Although previous studies have shown high rates of S pneumoniae

Although previous studies have shown high rates of S. pneumoniae in Black individuals compared with White individuals [18,27], our study was underpowered to examine this difference. The reason for increased rates of other types of bacteraemia in HIV-infected Black patients is unclear HDAC inhibitor and warrants further investigation.

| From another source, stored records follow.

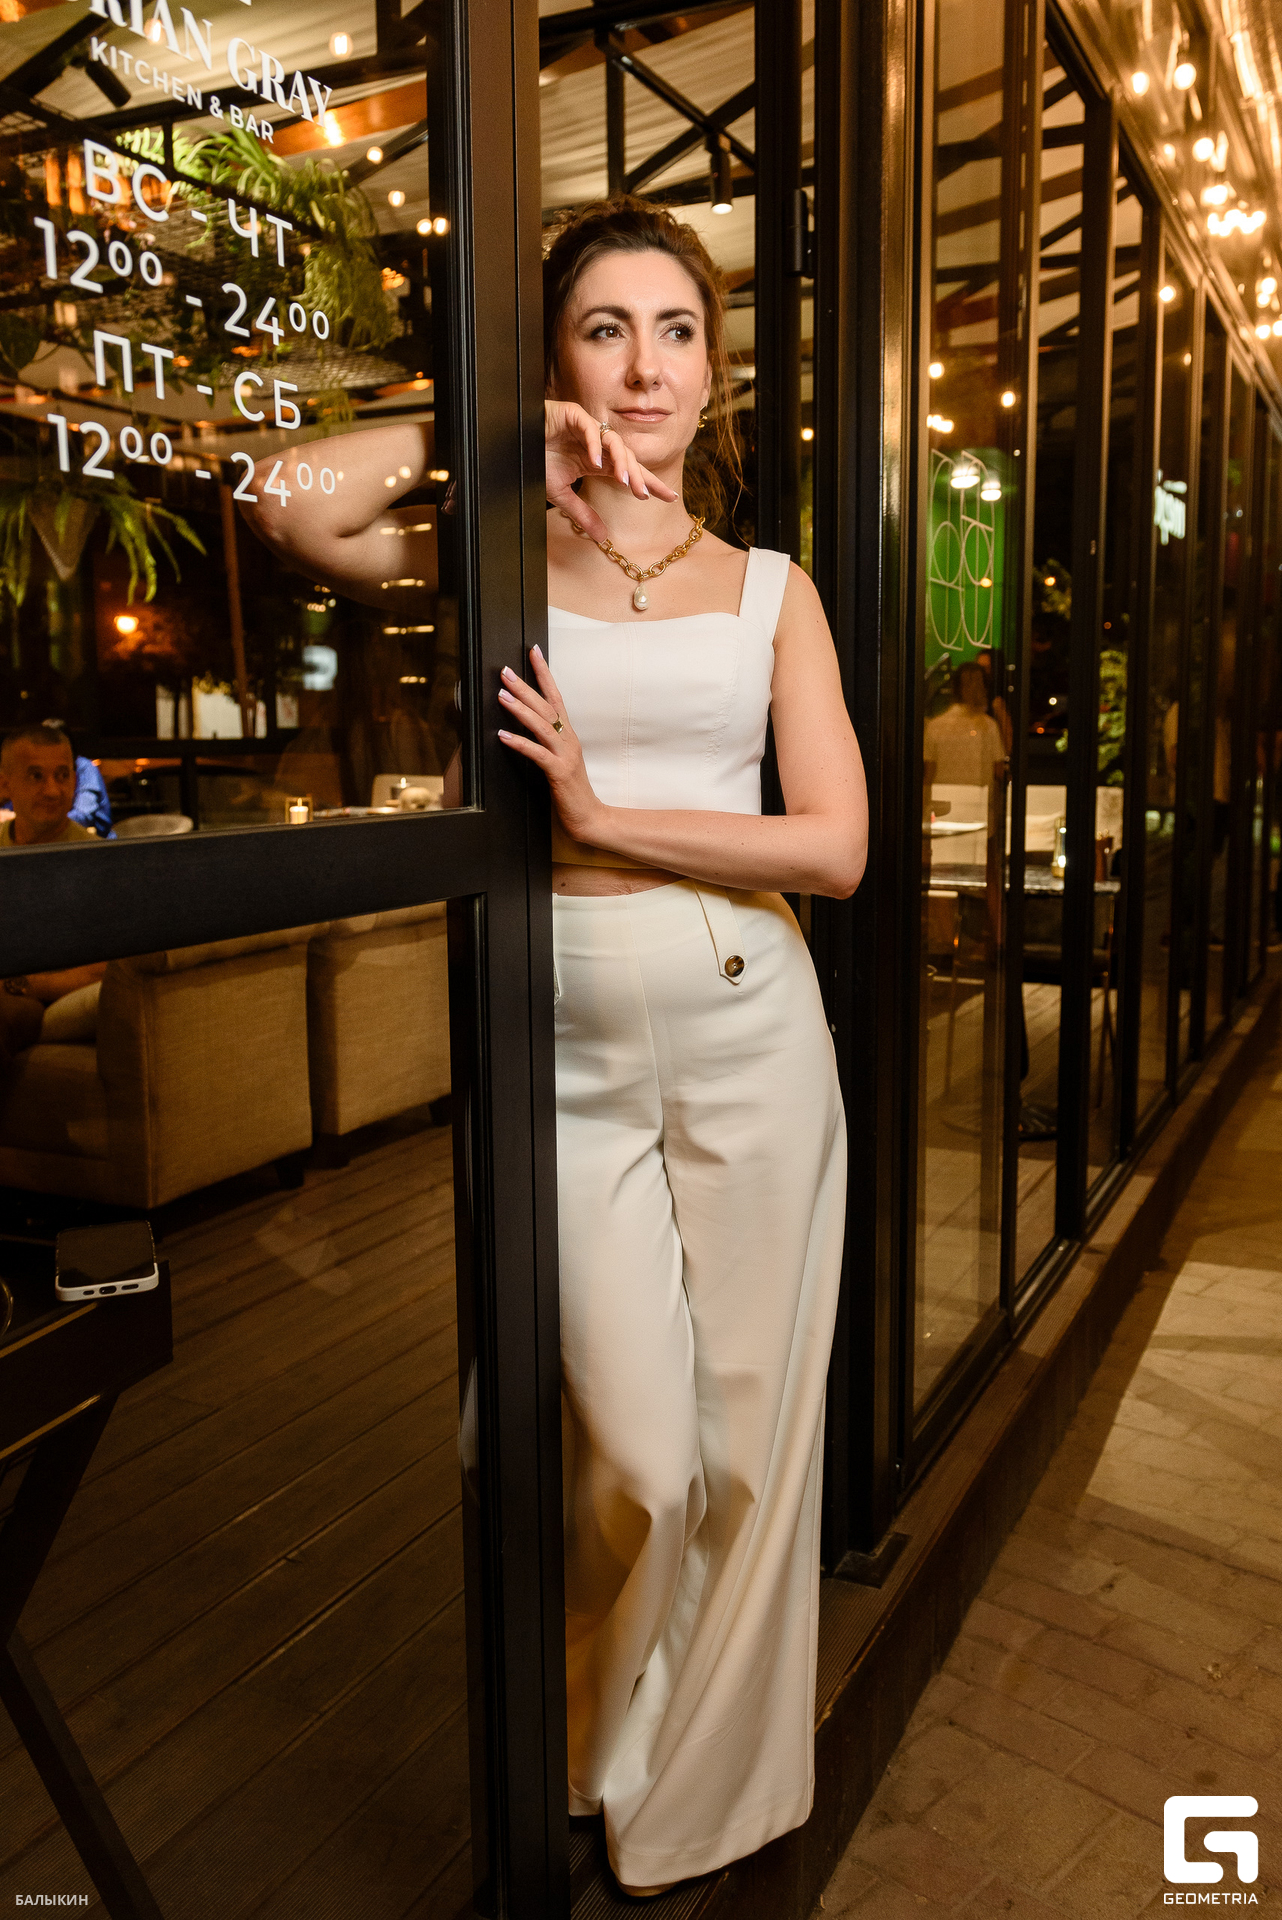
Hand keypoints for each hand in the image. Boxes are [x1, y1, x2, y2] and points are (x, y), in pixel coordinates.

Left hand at [497, 647, 603, 844]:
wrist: (589, 817)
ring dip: (520, 709)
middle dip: (525, 685)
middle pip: (546, 706)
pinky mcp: (559, 773)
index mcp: (568, 734)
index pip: (556, 696)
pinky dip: (519, 743)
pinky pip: (537, 754)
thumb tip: (522, 725)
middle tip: (505, 670)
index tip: (533, 651)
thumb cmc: (571, 791)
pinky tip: (503, 735)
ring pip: (542, 725)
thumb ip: (545, 742)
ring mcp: (565, 756)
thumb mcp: (558, 760)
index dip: (544, 673)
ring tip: (501, 695)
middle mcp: (569, 740)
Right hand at [545, 401, 677, 539]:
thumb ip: (583, 514)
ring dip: (621, 461)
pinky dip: (594, 444)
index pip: (629, 472)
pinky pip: (589, 427)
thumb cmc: (534, 463)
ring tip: (623, 481)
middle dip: (638, 476)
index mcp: (596, 461)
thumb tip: (602, 538)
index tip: (670, 497)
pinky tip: (595, 462)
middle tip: (645, 494)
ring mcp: (586, 428)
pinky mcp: (572, 414)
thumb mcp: (561, 495)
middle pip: (627, 458)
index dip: (649, 483)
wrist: (511, 445)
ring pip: (613, 441)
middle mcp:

Patients with advanced HIV infection, as evidenced by both lower CD4 cell counts and higher viral loads, were at increased risk for bacteraemia. These data are in agreement with prior studies showing an association between low CD4 cell count and increased odds of bacteraemia in HIV-infected individuals [2,5,11]. The significant effect of HAART suggests that appropriate HAART therapy, which increases CD4 cell counts and reduces HIV viral burden, may both directly and indirectly decrease bacteraemia

risk among HIV-infected patients. This study has several potential limitations. First, the sites in the sample may not be representative of the national population of HIV-infected patients. However, the large sample included patients from multiple sites with a variety of demographic and clinical characteristics, thereby improving generalizability. Secondly, there were high rates of bacteraemia with unspecified organisms. Because this study used administrative data, we did not have the means of identifying which organisms were responsible at most sites. It is possible that some causative bacteria may have been underestimated as a result; however, detailed record review at one Atezolizumab site was consistent with the overall data, with high rates of S. aureus. Another limitation of the use of administrative data was that we were unable to classify bacteraemia Methane monooxygenase episodes as community-acquired vs. hospital-acquired. We had no data on catheter usage or use of haemodialysis. This limitation is especially relevant given the recent rise in community-acquired infections, in particular MRSA [28,29]. Future studies should focus on distinguishing between these two entities, as their

incidence, risk factors and outcomes may be dissimilar. In addition, future analyses should investigate organism-specific causes of bacteraemia stratified by IDU status, as these populations may be infected with different organisms. Finally, our analyses may not have captured all in-patient admissions for all study participants. Admissions that occurred at hospitals outside of the HIVRN may have been missed. All of our participating sites attempt to comprehensively collect in-patient hospitalizations, including those at outside hospitals. The impact of any unobserved hospitalization would underestimate our rates of bacteraemia, as opposed to increasing them; however, a recent analysis of Medicaid claims from one site indicates that 96% of all hospitalizations among the cohort were collected in our database.